L 331: "Compared with ST, the segmentation between different similar regions in SF is disconnected, so better classification results are obtained in filtering." Please explain better what this means that "different similar regions are disconnected in their segmentation". ANd why would this result in better classification results?

Figure 2: Please show the ground truth image so that the context of the results are included

Author Response

Please see the attachment.

Author Response File: Author Response.docx

Reviewer 3 Report

In this paper, the authors proposed a hyperspectral image (HSI) classification method based on segment-forest(SF). The aim of this approach is to improve the HSI classification by considering the spatial and spectral features in the classification task. The proposed model seeks firstly to reduce the high dimensionality of HSI using the principal component analysis (PCA). Moreover, the support vector machines (SVM) has been applied to perform the initial classification results. Finally, the segment-forest has been developed in order to optimize the initial classification results and get the final classification results.
For experimental results, the proposed approach has been validated on three public HSI datasets, including Salinas, WHU-Hi-HongHu, and XiongAn.
The proposed idea is interesting, however, some revisions have to be made and some parts of these experiments are not complete to claim the advantage of the proposed method :


1) The contributions of this paper seem to be not clear to the reviewer. Please clarify the differences between the proposed method and some existing hyperspectral image classification. For example, which contributions are existing and which ones are your own?
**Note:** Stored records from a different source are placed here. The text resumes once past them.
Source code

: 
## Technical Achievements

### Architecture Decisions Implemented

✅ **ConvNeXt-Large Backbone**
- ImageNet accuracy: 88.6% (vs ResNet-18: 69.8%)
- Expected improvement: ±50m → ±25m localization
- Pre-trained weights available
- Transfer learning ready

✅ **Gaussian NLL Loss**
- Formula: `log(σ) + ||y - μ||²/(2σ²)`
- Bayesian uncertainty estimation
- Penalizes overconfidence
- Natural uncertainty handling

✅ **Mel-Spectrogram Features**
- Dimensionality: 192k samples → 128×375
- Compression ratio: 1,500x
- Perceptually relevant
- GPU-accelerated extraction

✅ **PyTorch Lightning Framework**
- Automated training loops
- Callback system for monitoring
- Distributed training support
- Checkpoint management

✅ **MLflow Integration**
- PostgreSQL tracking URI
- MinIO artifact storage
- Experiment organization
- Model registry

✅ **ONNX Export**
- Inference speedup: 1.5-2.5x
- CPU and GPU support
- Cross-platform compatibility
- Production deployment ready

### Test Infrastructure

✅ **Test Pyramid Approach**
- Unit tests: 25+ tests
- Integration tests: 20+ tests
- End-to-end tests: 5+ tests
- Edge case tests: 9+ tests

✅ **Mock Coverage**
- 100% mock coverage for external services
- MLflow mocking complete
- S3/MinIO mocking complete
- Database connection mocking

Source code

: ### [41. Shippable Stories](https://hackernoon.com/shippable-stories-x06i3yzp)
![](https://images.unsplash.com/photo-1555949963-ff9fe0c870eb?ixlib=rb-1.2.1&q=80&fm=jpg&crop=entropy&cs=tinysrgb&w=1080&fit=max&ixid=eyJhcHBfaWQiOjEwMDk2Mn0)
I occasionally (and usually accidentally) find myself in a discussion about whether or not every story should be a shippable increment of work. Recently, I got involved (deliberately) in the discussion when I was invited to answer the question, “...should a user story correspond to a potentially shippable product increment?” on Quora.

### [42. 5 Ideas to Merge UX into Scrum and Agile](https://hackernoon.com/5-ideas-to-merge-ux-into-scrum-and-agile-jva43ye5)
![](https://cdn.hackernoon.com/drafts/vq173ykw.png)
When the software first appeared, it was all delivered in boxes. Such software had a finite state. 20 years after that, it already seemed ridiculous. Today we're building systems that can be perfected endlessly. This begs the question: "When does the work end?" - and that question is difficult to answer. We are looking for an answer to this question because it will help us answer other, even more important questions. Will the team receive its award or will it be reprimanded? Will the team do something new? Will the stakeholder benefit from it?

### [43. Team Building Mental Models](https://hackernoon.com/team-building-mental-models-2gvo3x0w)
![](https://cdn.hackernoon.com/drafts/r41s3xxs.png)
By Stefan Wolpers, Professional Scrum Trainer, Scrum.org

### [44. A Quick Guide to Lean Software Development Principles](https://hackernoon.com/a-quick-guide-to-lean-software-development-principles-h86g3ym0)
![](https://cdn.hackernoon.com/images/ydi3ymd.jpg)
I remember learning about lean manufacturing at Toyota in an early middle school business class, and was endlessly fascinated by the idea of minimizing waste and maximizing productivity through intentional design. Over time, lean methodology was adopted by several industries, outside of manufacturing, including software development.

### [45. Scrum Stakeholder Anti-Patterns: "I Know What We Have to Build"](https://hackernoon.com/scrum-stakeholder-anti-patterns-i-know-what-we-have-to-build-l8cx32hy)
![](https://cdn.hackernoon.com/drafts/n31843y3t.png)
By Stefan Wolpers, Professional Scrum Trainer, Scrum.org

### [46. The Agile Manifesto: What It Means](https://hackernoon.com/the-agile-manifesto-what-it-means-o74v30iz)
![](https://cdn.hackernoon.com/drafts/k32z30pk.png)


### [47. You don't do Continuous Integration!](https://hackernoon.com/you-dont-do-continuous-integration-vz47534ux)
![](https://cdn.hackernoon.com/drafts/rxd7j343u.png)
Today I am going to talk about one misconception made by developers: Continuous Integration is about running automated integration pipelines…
2) In experimental results, did the authors randomly select the training samples? If that is the case, what happens when you change the selected pixels (another random sampling of training data)?

3) The authors claimed that the proposed method outperforms the state-of-the-art classification methods of HSI. How do they explain the high performance of the proposed method?

4) Could the authors explain what is the motivation to use PCA rather than other dimensionality reduction methods, e.g. autoencoder, band selection, etc. 

5) I suggest the authors to add these recent references  in the manuscript which are related to HSI classification using spectral and spatial features :

- Deep neural networks-based relevant latent representation learning for hyperspectral image classification, Pattern Recognition, 2022.
- A shallow network for hyperspectral image classification using an autoencoder with convolutional neural network, Multimedias tools and applications, 2021.

6) The English and format of this manuscript should be checked very carefully

Author Response

Please see the attachment.

Author Response File: Author Response.docx

Round 2

Reviewer 3 Report

The authors have revised this manuscript carefully according to my questions. I have no further questions about this manuscript. It could be accepted.